As gift-giving season ramps up, there are a few basics rules to consider: nothing with a beating heart, nothing that obligates the recipient to put in time or effort, no obvious regifts and nothing that could result in a hefty tax lien. Even if these rules seem obvious, we are all now adept at the art of graciously accepting a present that disappoints more than delights – mustering a swoon of false gratitude and a frozen smile bordering on kabuki.
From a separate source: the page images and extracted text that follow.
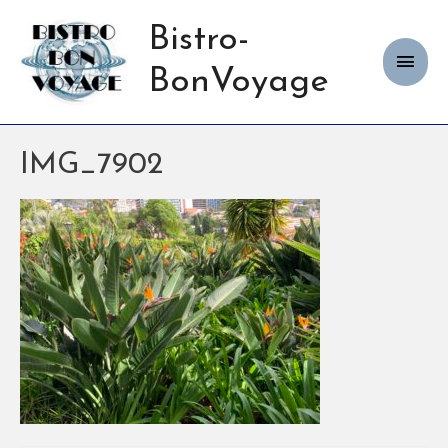
Bistro-
Haup
BonVoyage
IMG_7902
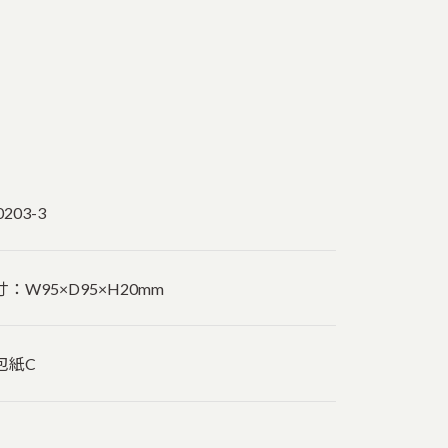
0203-3
寸：W95×D95×H20mm
包紙C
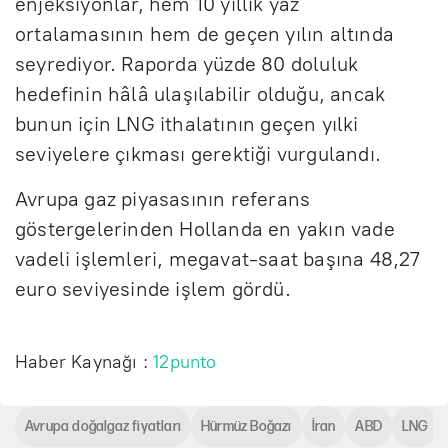
enjeksiyonlar, hem 10 yıllık yaz
ortalamasının hem de geçen yılın altında
seyrediyor. Raporda yüzde 80 doluluk
hedefinin hâlâ ulaşılabilir olduğu, ancak
bunun için LNG ithalatının geçen yılki
seviyelere çıkması gerektiği vurgulandı.
Avrupa gaz piyasasının referans
göstergelerinden Hollanda en yakın vade
vadeli işlemleri, megavat-saat başına 48,27
euro seviyesinde işlem gördü.
Haber Kaynağı :
12punto
Avrupa doğalgaz fiyatları
Hürmüz Boğazı
İran
ABD
LNG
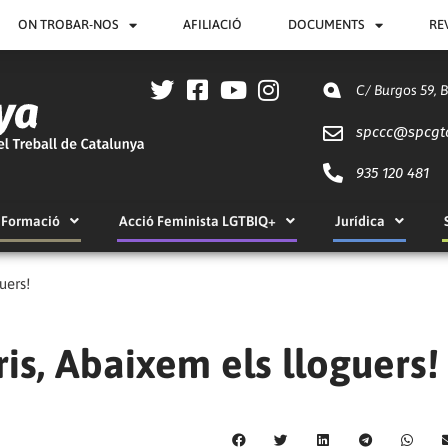
ON TROBAR-NOS
AFILIACIÓ
DOCUMENTS
RE
C/ Burgos 59, 
spccc@
spcgt
935 120 481
Formació
Acció Feminista LGTBIQ+
Jurídica
uers!
is, Abaixem els lloguers!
A truly ill-advised choice can quickly become existential: “Do I look like the person who needs a copy of Codependent No More?” Like relationships themselves, gifting can be a fraught, resulting in some unforgettable lemons. We canvassed a few friends to recount their worst gift experiences proving that sometimes it really is better to give than to receive.
01. Ms Hillary Taymour, creative director, Collina Strada
“I received a basket of sausages. It had meat and cheeses and crackers but primarily sausages. I’m a vegan lesbian.”
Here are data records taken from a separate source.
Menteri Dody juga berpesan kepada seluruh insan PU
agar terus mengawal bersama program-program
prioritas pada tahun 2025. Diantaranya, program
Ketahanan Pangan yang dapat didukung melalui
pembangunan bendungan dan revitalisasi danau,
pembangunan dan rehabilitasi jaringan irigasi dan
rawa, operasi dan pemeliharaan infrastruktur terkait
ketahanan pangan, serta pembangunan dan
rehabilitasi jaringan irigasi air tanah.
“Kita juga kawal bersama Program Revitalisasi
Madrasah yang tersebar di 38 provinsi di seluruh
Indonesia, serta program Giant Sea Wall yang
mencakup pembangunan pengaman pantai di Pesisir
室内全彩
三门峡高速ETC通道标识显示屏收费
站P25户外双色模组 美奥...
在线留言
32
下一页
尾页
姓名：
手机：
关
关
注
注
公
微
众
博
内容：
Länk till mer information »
02. Mr Matthew Schneier, restaurant critic, New York Magazine
“Some years ago, my family quietly transitioned into a shopping-off-each-others’-wish-lists modality. It has the bleak shrug of realism. A year into it, I found I regretted the shock and awe of true holiday surprise and went rogue, as my sister now calls it. But it’s rogue for all when it’s rogue for one, and that year, I found a sincerely gifted butter knife in my proverbial stocking.”
03. Mr Evan Ross Katz, writer and host, Shut Up Evan podcast
“The worst gift I’ve ever been given, and continue to be given, is a prepaid debit card. Yuck, yuck, yuck. It’s deceptively thoughtful (‘Use it anywhere!’), but I always end up losing them or going to a place where they aren’t accepted or have to use it in fits and starts. To quote Carrie Bradshaw in the first Sex And The City film when she encounters her closet the size of a racquetball court: ‘Hurts my eyes.’ Just write a check.”
04. Ms Lily Marotta, comedian and co-host of the Celebrity Book Club podcast
“Here’s the thing about me: I love gifts! I’m the type of person who believed in Santa for far too long (and, yes, I know he isn’t real now... but do I?) and it made me weirdly gift-sexual. The upside of this is that you can give me actual trash and I'll scream with joy. The downside is that I get way too excited to receive gifts, and my birthday is scary close to Christmas, which puts a little emotional and financial pressure on my loved ones.
“That being said, two years ago, my girlfriend went all out for my birthday and fulfilled my punk guy dreams with a Fred Perry polo and a stunning original textile piece by our friend and artist Sophie Stone. I could tell these gifts had pretty much drained her for the year, and as Navidad approached, I did that thing where I was like, you went all out just three weeks ago you really don’t have to get me anything. But I didn’t really mean it.
“So, on that special morning I found a little envelope under the tree, and pulled out a gift card to one of my favourite places in the world: Starbucks. I screamed because I’m a Starbies addict, but then I looked around the tree assuming this was just a little yummy appetiser, and my girlfriend looks kind of guilty and goes, “Oh, that’s it…” And, honestly, I laughed. I just love how just a Starbucks gift card is the gift you give an employee or your 16-year-old niece. So, ultimately this was an awful Christmas gift, but weirdly it kind of worked for me.”